Because jacquard is defined by the fact the design is woven, rather than the material it’s made from, it can be created with any material. You’ll see silk and cotton jacquard on the higher and more traditional end, but modern designers are integrating a wider variety of fibers as well, like linen damask and cotton blends.
The History of Jacquard
The name comes from the French creator, Joseph Marie Jacquard, who started his career in textiles in the late 1700s doing the dangerous of work a “draw boy” on a traditional brocade loom. Draw boys were children who required to work six to eight hours a day, lifting half their body weight in weaving reeds at a time. The weaver would tell the draw boy which threads to lift, directing them to physically move them.

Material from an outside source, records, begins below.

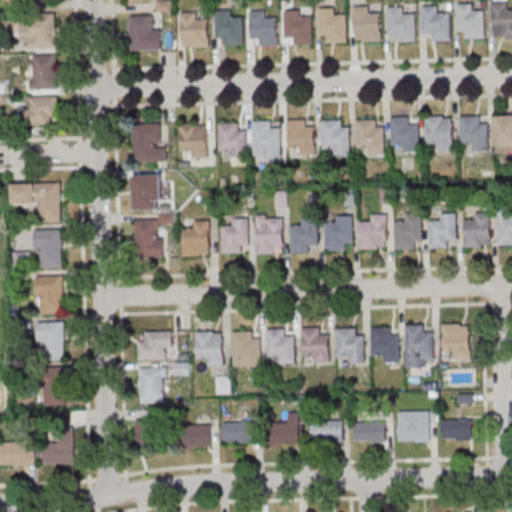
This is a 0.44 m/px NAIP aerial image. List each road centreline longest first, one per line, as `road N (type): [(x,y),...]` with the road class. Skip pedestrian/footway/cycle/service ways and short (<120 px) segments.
road 1 (residential): [(500,284),(507,459),(500,473),(226,482),(0,501)]
road 2 (residential): [(110,493),(92,0)]
road 3 (residential): [(511,77),(100,87)]
road 4 (residential): [(511,283),(105,294)]
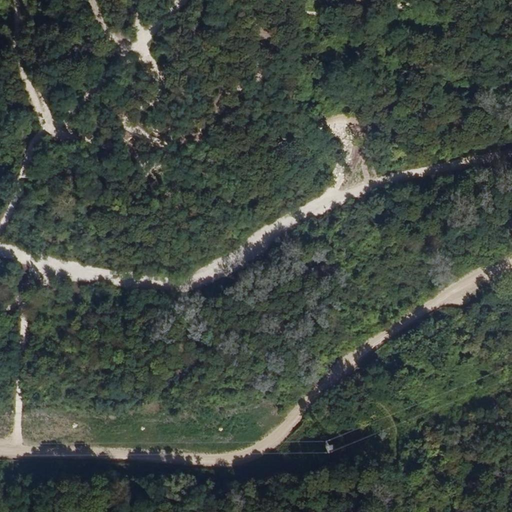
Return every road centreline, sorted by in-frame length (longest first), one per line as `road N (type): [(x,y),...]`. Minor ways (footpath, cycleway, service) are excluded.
road 1 (track): [(351,366),(259,451),(217,460),(19,448)]
road 2 (track): [(351,366),(446,294),(511,262)]
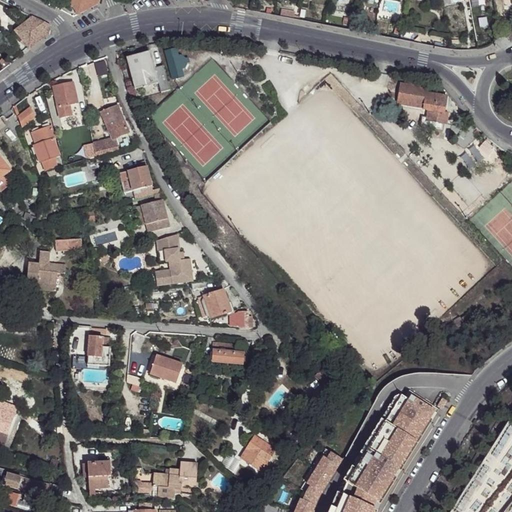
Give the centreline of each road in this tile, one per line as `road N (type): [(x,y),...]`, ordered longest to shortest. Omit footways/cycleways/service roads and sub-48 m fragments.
road 1 (residential): [(103,32),(165,188),(263,323),(255,332),(60,322),(66,457),(87,511)]
road 2 (residential): [(476,394),(428,383),(398,386),(321,511)]
road 3 (secondary): [(419,61),(227,21)]
road 4 (residential): [(400,511),(476,394)]
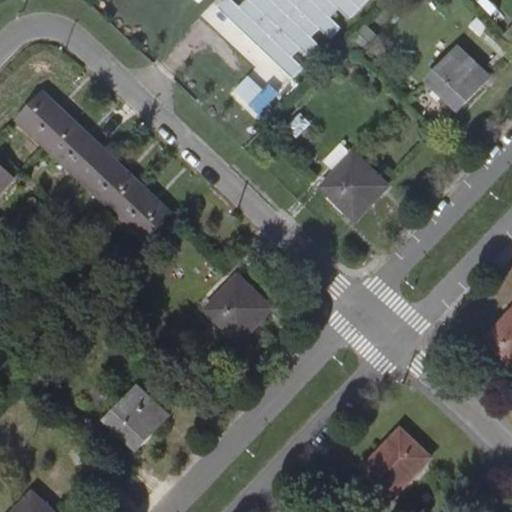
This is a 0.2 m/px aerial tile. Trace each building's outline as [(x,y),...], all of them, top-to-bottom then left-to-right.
[(350,20),(368,0),(248,0),(240,8),(231,0),(228,0),(219,9),(294,80),(304,69),(293,59),(302,50),(312,60),(323,49),(312,39),(321,30),(331,40),(342,29),(331,19),(340,10),(350,20)] [(224,31),(211,45),(232,65),(245,51),(224,31)] [(358,31),(347,42),(360,54),(370,43),(358,31)] [(491,75),(480,64),(461,45),(430,78),(457,105),(460,107),(491,75)] [(21,117),(50,144),(75,118),(46,91),(21,117)] [(75,118),(50,144),(93,185),(105,173),(91,159),(104,145),(75,118)] [(105,173),(93,185),(119,209),(144,183),(104,145),(91,159),(105,173)] [(388,184),(377,173),(356,153),(326,185),(358,216),(388,184)] [(0,161),(0,194),(16,177),(0,161)] [(144,183),(119,209),(148,237),(173,210),(144,183)] [(240,276),(237,279),(210,307),(243,338),(272,306),(240,276)] [(511,312),(487,340),(511,363),(511,312)] [(37,370),(26,382),(37,393),(49,382),(37,370)] [(169,414),(159,405),(139,386),(108,419),(138,447),(169,414)] [(402,429),(367,466),(396,493),(431,456),(402,429)] [(55,511),(34,493),(16,511),(55,511)]
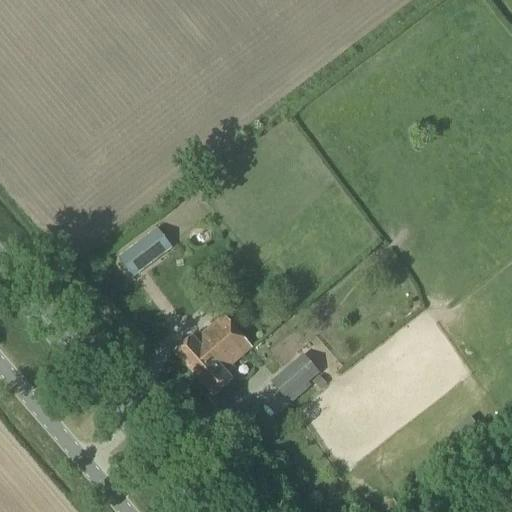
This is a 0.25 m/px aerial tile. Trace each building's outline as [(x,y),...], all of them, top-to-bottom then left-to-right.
[(133,280),(172,250),(157,230),(118,259),(133,280)] [(235,348),(243,357),(251,350),(223,317),(195,342),(193,340),(175,356),(189,372),(202,361),(206,365),(227,346),(235,348)] [(227,371),(243,357),(235,348),(227,346),(206,365),(202,361),(189,372),(213,399),(233,382),(230,379),(232,377),(227,371)] [(287,403),(320,375),(303,356),(271,384),(287,403)] [(262,405),(241,422),(254,438),(275,421),(262,405)]
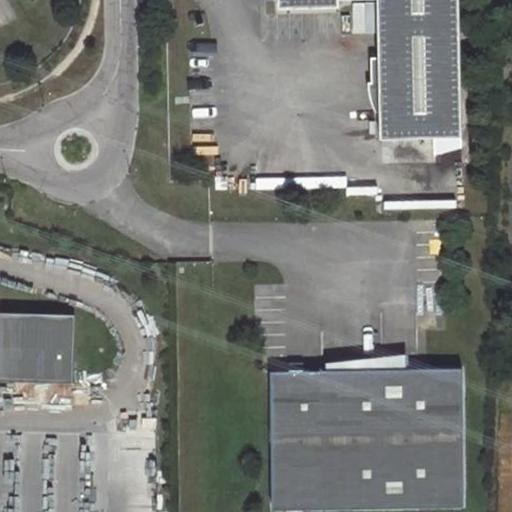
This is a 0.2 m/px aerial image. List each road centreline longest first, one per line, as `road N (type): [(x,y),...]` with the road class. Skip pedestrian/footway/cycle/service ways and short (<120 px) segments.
road 1 (unclassified): [(35,148),(49,180),(92,184),(111,157),(97,120)]
road 2 (unclassified): [(117,0),(119,71),(97,120)]
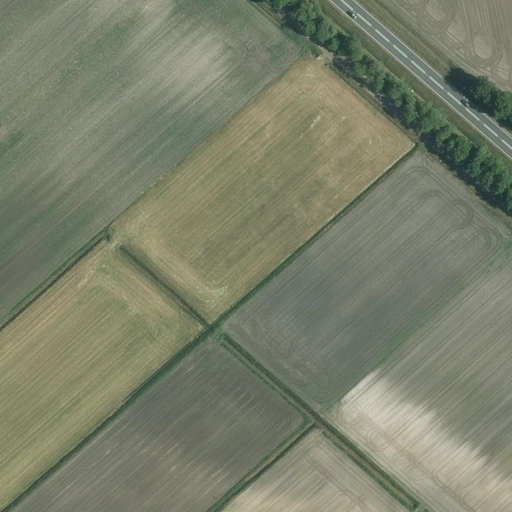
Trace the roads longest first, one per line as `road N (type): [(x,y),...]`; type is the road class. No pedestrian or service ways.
road 1 (unclassified): [(511,211),(269,0)]
road 2 (trunk): [(511,149),(340,0)]
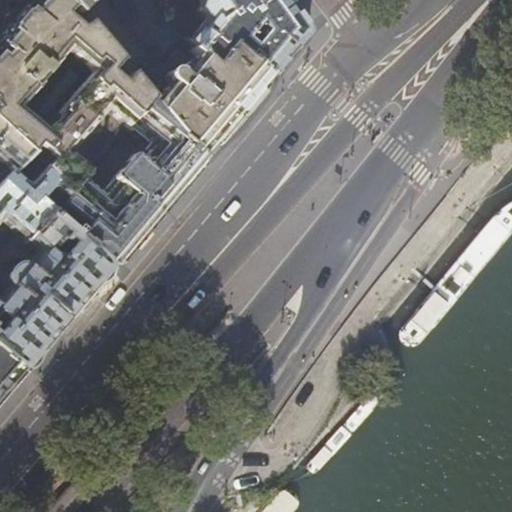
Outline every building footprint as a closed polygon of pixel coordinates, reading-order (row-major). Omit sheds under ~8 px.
[(75,32),(61,17),(69,9),(60,0),(34,0),(31,4),(0,39),(0,128),(27,154),(35,146),(51,160),(42,169),(53,179),(34,201),(48,213),(55,205),(78,179),(122,130),(146,102),(127,79),(122,84),(115,77),(112,80),(106,75),(116,65),(86,28),(75,32)] [(181,43),(137,0),(60,0),(69,9),(76,16),(79,20),(87,12),(83,9),(92,0),(110,0),(111,11),(148,52),(150,50),(157,57),(160,52),(163,55),(169,47),(178,51),(181,61),(183,62),(190,53),(181,43)] [(190,53),(206,68),(224,46),(243,62),(244,61),(269,79),(286,60),(306,35),(307,33),(306,31),(284,0),(196,0),(193,11),(201,21),(181,43),(190,53)] [(206,68),(190,53),(183,62),(181,61),(178,66),(173,71),(170,70),(167,70),(163,73),(161,77),(160,81),(161,84),(154,91),(157,93),(148,104),(178,141),(201,161),(215,145),(257,93),(269,79),(244,61),(243,62),(224,46),(206,68)] [(148,104),(146,102),(122,130),(139,146),(95,196),(78,179),(55,205),(81,229),(74,237),(109,271),(126,251),(180,187),(201,161),(178,141),(148,104)] [(28,155),(27,154),(0,128),(0,162),(11,172),(28,155)] [(0,182),(0,356),(21,374),(65,322),(109,271),(74,237),(48,213),(34,201),(53,179),(42,169),(42,168),(25,187),(10,173),(0,182)] [(0,356),(0,398),(21,374),(0,356)]
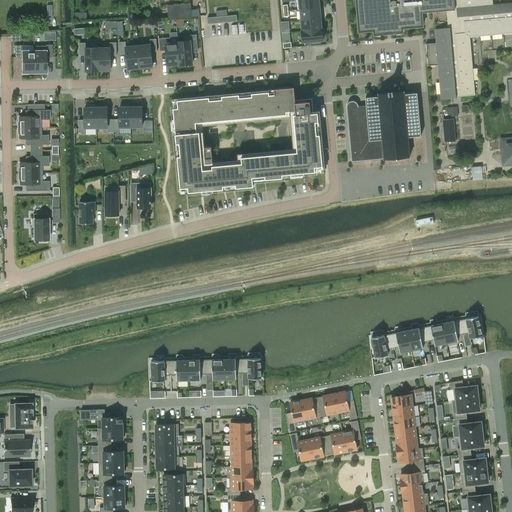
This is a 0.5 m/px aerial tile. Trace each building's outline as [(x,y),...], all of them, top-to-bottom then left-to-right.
[(318,0),(296,0),(298,10),(300,10),(319,8),(318,0)] [(491,0),(356,0),(359,32),(374,30),(374,35),(375,35),(375,34),(380,33),(380,34),(380,33),(385,33),(385,34),(386,34),(386,33),(391,32),(391,33),(391,32),(396,32),(396,33),(397,33),(397,32),(402,31),(402,32),(403,32),(402,28),(422,26),(421,13),(446,10),(448,28),(435,29),(436,43),(425,44),(425,45),(426,45),(427,52),(426,52),(427,58),(428,65),(427,65),(427,66),(438,65),(441,100),(456,98),(456,97),(475,95),(470,37),(511,33),(511,3),(492,5),(491,0)] [(182,19),(192,18),(190,3),(181,4),(167,5),(168,20),(182,19)] [(301,20),(320,17),(319,8),(300,10),(301,20)] [(210,18),(207,18),(208,24),(211,24),(237,21),(237,15),(227,16),(217,17),(210,18)] [(302,31),(321,29),(320,17),(301,20),(302,31)] [(184,41),(178,42),(180,65),(192,64),(191,49),(197,48),(196,35),(195,27),(189,27),(190,35),(183,36),(184,41)] [(322,29),(321,29),(302,31),(303,42),(312,41),(312,43),(320,43),(320,41),(323,40),(322,29)] [(171,37),(159,39),(160,50),(166,50),(167,65),(169,65),(169,66),(178,66),(178,64),(179,64),(179,65),(180,65),(178,42),(177,42),(171,43),(171,37)] [(138,46),(140,68),(142,68),(142,69),(150,68),(150,67),(152,67),(151,52),(157,51),(156,39),(149,39),(150,45),(138,46)] [(98,71),(98,70),(100,70),(100,71),(109,71),(108,70),(110,70),(110,55),(116,55),(116,42),(110,42),(110,48),(98,48),(98,71)] [(138,68),(140,68),(138,46),(128,47),(126,47),(125,42),(119,42),(120,55),(126,54),(128,69),(129,69),(130,70),(138,69),(138,68)] [(98,71),(98,48),(85,48),(85,43),(79,43),(79,56),(85,55),(86,71),(98,71)] [(33,51),(21,51),(21,45),(15,45),(15,57),(21,57),(21,73),(21,75),(28,74),(28,73),(34,73),(33,51)] [(33,46),(33,51),(34,73),(46,73),(46,57),(52,57),(52,45),(45,45),(45,46),(33,46)] [(317,134),(316,122),(319,122),(318,112),(311,113),(311,108),(310,108),(310,101),(295,102),(294,87),(274,89),(275,94),(269,95),(269,92),(251,93),(252,96),(239,97),(239,94),(225,96),(221,96),(222,99),(209,100),(209,97),(206,97),(177,100),(178,108),(173,108),(176,143),(179,143),(180,156),(177,156),(180,188),(188,187),(188,192),(224,189),(223,186),(236,185),(236,188),(253,186),(253,177),(265,176),(265,179),(283,177),(283,175),(315,171),(315,167),(323,166),(320,134),(317,134)] [(366,106),(358,106),(358,105),(358,104),(357,104),(357,103),(356,102),(355,102),(354,101),(353,101),(352,101),(351,101),(350,101),(349,102),(348,103),(347,103),(347,104),(347,105),(346,106),(346,107),(351,162),(384,159),(410,157),(408,137),(409,137),(421,136),(417,93),(405,94),(404,94),(404,91),(393,92),(393,90),(392,90),(392,92),(390,92),(390,90),(388,90),(388,92),(378,93),(378,97),(377,97),(377,96),(365,97),(366,106)] [(95,106),(88,107),(88,108),(85,108),(85,120),(79,120),(79,132),(85,132),(85,128),(96,128),(95,106)] [(95,106),(96,128),(107,127),(107,132),(113,132),(113,119),(107,119),(107,107),(104,107),(104,106),(95,106)] [(113,119),(113,132),(120,132),(120,127),(128,127),(130,127),(130,106),(128,106),(122,106),(122,107),(119,107),(119,119),(113,119)] [(130,106),(130,127),(142,127),(142,107),(139,107),(139,106),(130,106)] [(457,106),(447,107),(448,116),(458,116),(457,106)] [(17,121),(17,128),(41,127),(41,120),(50,120),(50,110),(26,110),(26,116),(18,116),(18,121),(17,121)] [(445,142),(455,141),(453,119),(443,120),(445,142)] [(41,127),(17,128),(17,134),(18,134),(18,139),(26,139),(26,145),(48,144),(48,135),(41,135),(41,127)] [(511,136),(499,138),(502,166),(511,165),(511,136)] [(459,145),(448,146),(449,154),(460,153),(459,145)] [(18,174),(42,173),(41,166),(49,166),(48,156),(27,156),(27,162),(19,162),(19,167),(17,167),(18,174)] [(485,179),(484,166),(474,166),(475,179),(485,179)] [(42,181),(42,173),(18,174),(18,180),(19,180),(19,185),(27,185),(27,191),(49,190),(49,181),(42,181)] [(151,207),(150,179),(150,183),(131,183),(131,201),(137,201),(137,208),(151,207)] [(106,215),(108,215),(108,217),(116,217),(116,215),(119,215),(118,201),(125,201),(125,186),(105,186),(106,215)] [(79,202),(80,224),(93,223),(93,214),(95,214),(94,201),(79,202)] [(33,240),(39,240),(39,242),(47,242),(47,240),(48,240),(48,213),(33,213),(33,219),(32,219),(32,226),(33,226),(33,240)] [(420,226),(436,223),(435,216),(419,220),(420,226)] [(466,319),(460,320),(463,334),(469,333),(470,338),(482,336),(480,326),(482,325),(480,318),(479,318),(478,316),(466,319)] [(454,321),(442,323),(446,343),(458,341),(457,335),(463,334),(460,320),(454,321)] [(431,326),(425,327),(428,341),(434,340),(435,346),(446,343),(442,323),(431,326)] [(419,328),(407,330),(411,350),(423,348),(422,342),(428,341),(425,327),(419,328)] [(396,333),(390,334),(393,348),(398,347),(400,353),(411,350),(407,330),(396,333)] [(372,340),(370,340),(372,348),(373,347),(375,358),(388,355),(387,350),(393,348),(390,334),(384,335),(371,338),(372,340)] [(226,359),(224,359),(224,379),(236,379),(236,373),(242,373),(242,372),(242,358),(226,359)] [(252,358),(242,358),(242,372),(242,373),(248,373),(248,379),(261,378),(261,368),(262,368),(262,360),(261,361),(261,358),(252,358)] [(206,366),(206,359),(188,360),(189,380),(201,380),(200,374),(204,374),(206,374),(206,366)] [(224,379),(224,359),(206,359),(206,366),(206,374),(212,374),(212,380),(217,379),(224,379)] [(171,375),(170,360),(151,361),(151,363),(150,363),(150,371),(152,371),(152,381),(165,381),(165,375),(167,375),(171,375)] [(188,360),(170,360),(171,375),(177,375),(177,380),(189,380),(188,360)] [(462,380),(450,383),(451,390),(453,390),(454,401),(457,401),(457,400),(479,398),(478,389),(477,389),(477,387),(477,386),(463,387),(462,380)] [(345,391),(334,394),(338,412),(348,410),(350,419),(357,418),(353,400),(347,401),(345,391)] [(318,397),(321,415),(327,414),(338,412),(334,394),(323,396),(318,397)] [(411,395),(391,397),(393,408),(412,406),(411,395)] [(316,416),(321,415),(318,397),(312,399),(312,398),(301,400),(305,419),(316,417),(316,416)] [(454,401),(452,402),(453,413),(454,419),(467,418),(466,411),(480,410),(479,409),(479,407),(480,406),(479,398),(457,400),(457,401),(454,401)] [(305,419),(301,400),(290,403),(292,412),(286,414),(289,432),(296,430),(294,421),(305,419)] [(31,403),(14,404),(14,415),(9,415),(10,426),(15,426),(15,428),(31,427),(31,403)] [(412,406),(393,408),(394,419),(413,416),(412,406)] [(104,409),(97,409),(97,413),(98,419),(102,419),(103,428),(124,428),(124,420),(122,420),(122,417),(110,417),(110,413),(104,413),(104,409)] [(413,416),(394,419),(395,429),(415,427),(413,416)] [(467,418),(454,419),(455,425),(460,424),(461,436),(484,434),(483,425),(481,425),(481,423),(481,422),(467,424),(467,418)] [(352,431),(342,433),(346,451),(357,449),(355,439),(361,438),(357,420),(351,422),(352,431)] [(231,423),(231,434),(250,434),(250,423),(231,423)] [(176,435),(178,435),(178,424),(156,424),(156,436),(176,435)] [(415,427),(395,429),(396,440),(416,438),(415,427)] [(103,428),(98,428),(98,446),(111,445),(111,439),(123,439),(123,436),(125,436),(124,428),(103,428)] [(313,458),(309,440),(299,442),(297,433),(290,434),(293,452),(299,451),(301,460),(313,458)] [(331,436),(326,437),(329,454),(335,453),(335,454),(346,451),(342,433),(331,435),(331,436)] [(250,434),(231,434),(231,445),(251,444),(250,434)] [(460,449),(458,449),(458,455),(471,454),(470,448),(484,446),(484,445),(483,443),(485,443),(484,434),(461,436),(459,437),(460,449)] [(3,441),(4,457),(29,456),(29,440),(12,441),(12,435),(3,435),(4,441),(3,441)] [(176,446),(176,435),(156,436),(156,446),(174,446),(176,446)] [(329,454),(326,437),(320,438),(309,440),(313,458),(323,456),(329,454)] [(416,438),(396,440),(397,443),(397,445),(397,451),(417,449),(416,438)] [(231,445),(231,456),(251,455),(251,444),(231,445)] [(98,446),(92,446),(92,453),(98,453),(99,463),(125,462),(125,454),(123,454),(123,451),(111,451),(111,445),(98,446)] [(156,446),(156,457),(174,457),(174,456),(174,446),(156,446)] [(417,449),(397,451),(398,457),(399,462),(411,461),(411,467),(424,465),(423,458),(422,448),(417,449)] [(471,454),(458,455),(459,463),(461,473),(488,470),(487,461),(485,461),(485,459),(485,458),(472,460),(471,454)] [(251,455),(231,456),(232,466),(232,467),(251,466),(251,455)] [(174,457),(156,457),(157,468),(179,468),(179,456),(174,456),(174,457)] [(18,461),(4,462),(4,470),(8,470),(9,486),(31,485),(30,469),(18,469),(18,461)] [(125,462),(99,463),(99,480),(112,479),(112,474),(124,473),(124,470),(125,470),(125,462)] [(412,473),(401,474),(401,480),(401,486),(421,483),(421,484),(424,483),(423,480),(423,475),(422,472),(425,472),(424,465),(411,467),(412,473)] [(229,477),(253,477),(253,471),(251,471),(251,466),(232,467),(232,466),(227,466),(227,478),(229,478),(229,477)] [(488,470),(461,473),(462,485),(463,492),(468,491),(467,491),(475,490),(475,484),(488,482),(488,481),(488,479),(489,479),(488,470)] [(164,480),(164,486),(183,485),(183,486),(185,485),(185,480),(185,474),(163,474),(164,480)] [(227,488),(227,495),(240,495),(240,489),(252,488),(252,483),(253,483),(253,480),(253,477),(229,477),(229,478),(229,480),(230,488),(227,488)] [(112,479),(99,480),(99,486),(104,486),(104,497),(126,496),(126,488),(124,488),(124,485),(112,485),(112,480),(112,479)] [(421,483),(401,486),(402,491),(403,491),(403,494),(403,496),(423,494),(423,493),(422,487),(421,484),(421,483)] [(183,485),(164,486),(164,496),(183,496),(183,486),(183,485)] [(475,490),(467,491),(468,491),(470,509),(492,506),(491,497),(490,497),(490,495),(490,494),(476,496),(475,490)] [(423,494),(403,496),(404,507),(424,505),(429,505),(427,493),(423,493),(423,494)] [(240,495),(227,495),(227,511),(242,511),(254,511),(254,506),(252,506),(252,501),(240,501),(240,495)] [(105,507),(100,508),(100,511),(112,511),(113,508),(125,508),(125,504),(126,504),(126,496),(104,497),(105,507)] [(164,507),(183,507),(183,496),(164,496),(164,507)] [(18,499),(10,499),(10,511),(31,511),(31,500),(18,501),(18,499)]
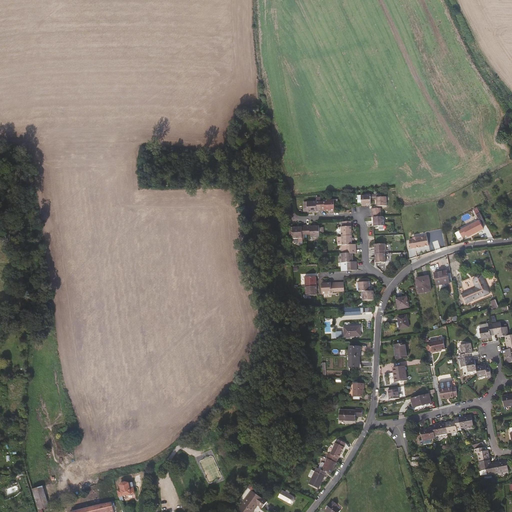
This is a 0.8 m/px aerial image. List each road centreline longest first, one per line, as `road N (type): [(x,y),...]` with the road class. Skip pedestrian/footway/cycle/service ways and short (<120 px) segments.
road 1 (residential): [(369,423),(378,311),(393,283)]
road 2 (residential): [(393,283),(434,257),(511,241)]
road 3 (track): [(448,0),(490,85),(510,107)]
road 4 (residential): [(373,272),(366,268),(363,217),(299,218)]
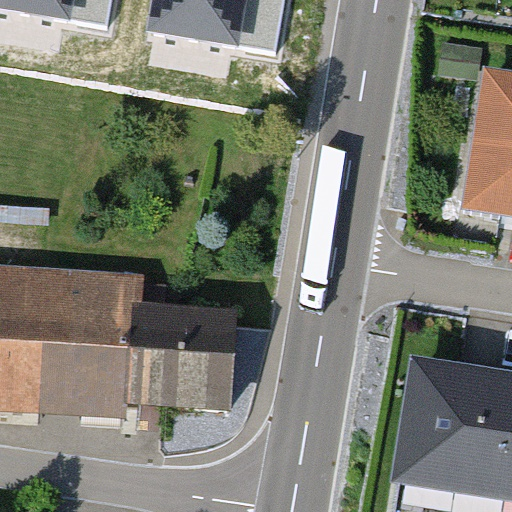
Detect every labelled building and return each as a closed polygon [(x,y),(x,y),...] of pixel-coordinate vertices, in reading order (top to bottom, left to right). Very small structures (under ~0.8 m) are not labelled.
[(511,88),(483,84),(461,226),(511,234),(511,88)] [(0,204),(65,209),(73,108),(0,101),(0,204)] [(147,288),(0,278),(0,422),(137,431),(147,288)] [(244,330),(147,323),(139,422),(236,429),(244,330)] [(507,511),(511,484),(511,392),(414,377),(394,504),(446,511),(507,511)]
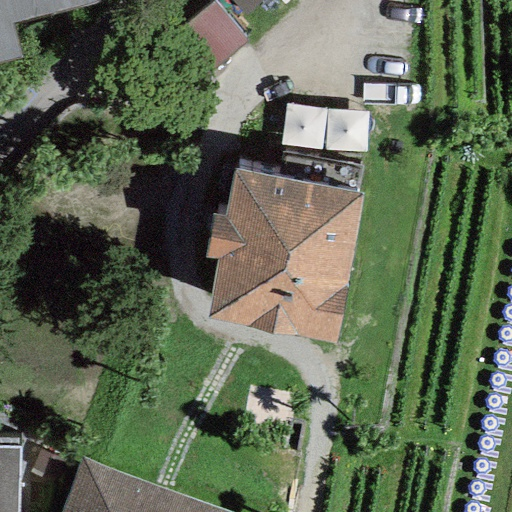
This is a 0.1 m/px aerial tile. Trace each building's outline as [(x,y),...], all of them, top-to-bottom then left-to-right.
[(0,0),(0,66),(20,61),(11,26),(99,3),(104,1),(104,0),(0,0)] [(213,1),(167,37),(200,79),(246,44),(213,1)] [(288,125),(367,136),(372,97),(293,85),(288,125)] [(363,195),(234,171),(225,215),(213,213),(205,258),(217,260),(206,319),(336,343),(363,195)] [(0,511),(16,511),(16,446),(0,445),(0,511)] [(225,511),(79,460),(60,511),(225,511)]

It was dangerous work and Jacquard decided to find a better solution to the problem of creating brocade fabrics.
His solution was a machine that uses a series of punch cards rather than a draw boy, eliminating the need for that job all together. The punch cards guide the loom, telling it which threads to raise at which times in order to create a jacquard weave. And Jacquard obviously didn’t know it when he invented his loom in 1804, but those same punch cards would go on to be used in the development of the very first computers. It’s believed that those same punch cards that directed threads were not only used in the very first computers, but also that they may be the origins of binary code.
While the origin of the fabric dates back centuries, modern fashion designers use this antique fabric in new and innovative ways.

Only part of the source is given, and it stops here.